*ASSIGNED TASK*
Which lines of the entries below hold the word "vegetale"? Report each of them.

*EXTRACTED ENTRIES*
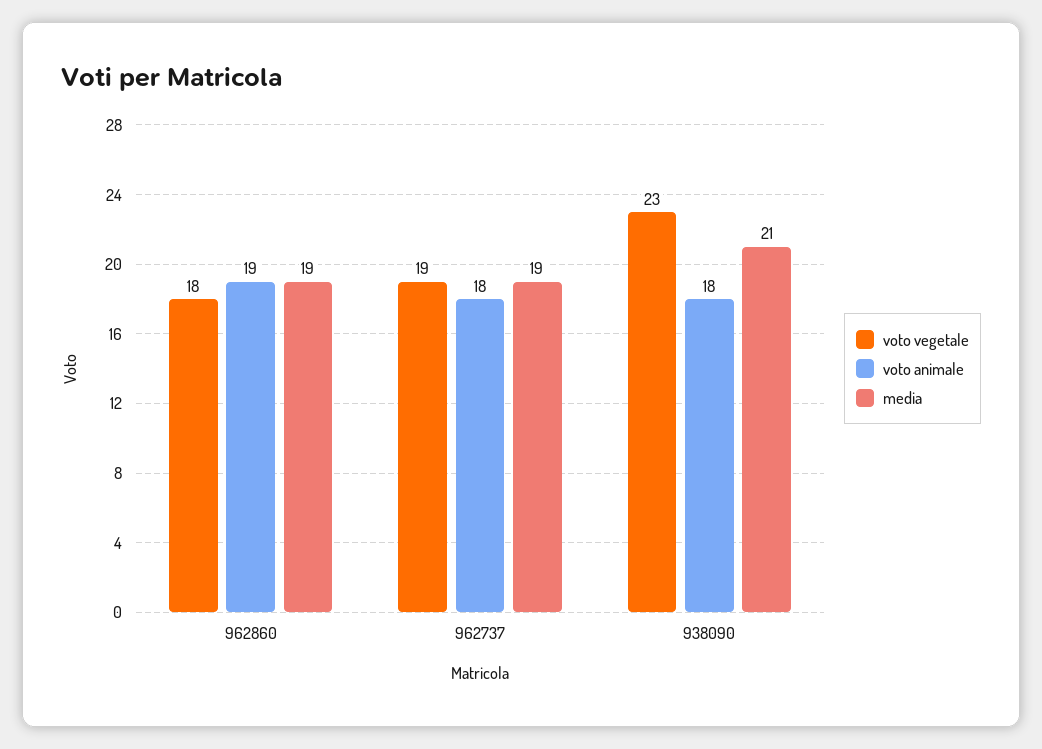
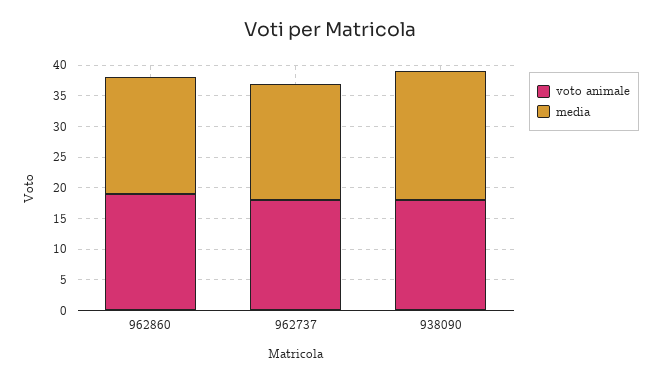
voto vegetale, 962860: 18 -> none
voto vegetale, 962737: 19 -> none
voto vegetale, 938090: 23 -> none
---
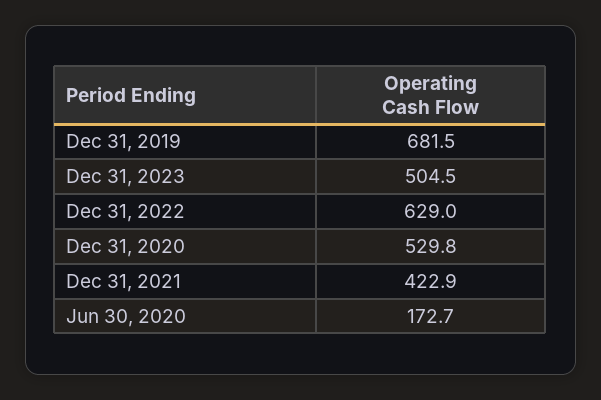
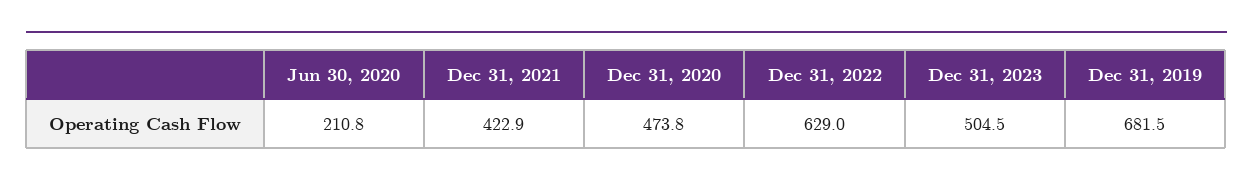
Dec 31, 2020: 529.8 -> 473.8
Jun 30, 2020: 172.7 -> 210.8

*PROBLEM SOLUTION*
voto vegetale, 962860: 18 -> none
voto vegetale, 962737: 19 -> none
voto vegetale, 938090: 23 -> none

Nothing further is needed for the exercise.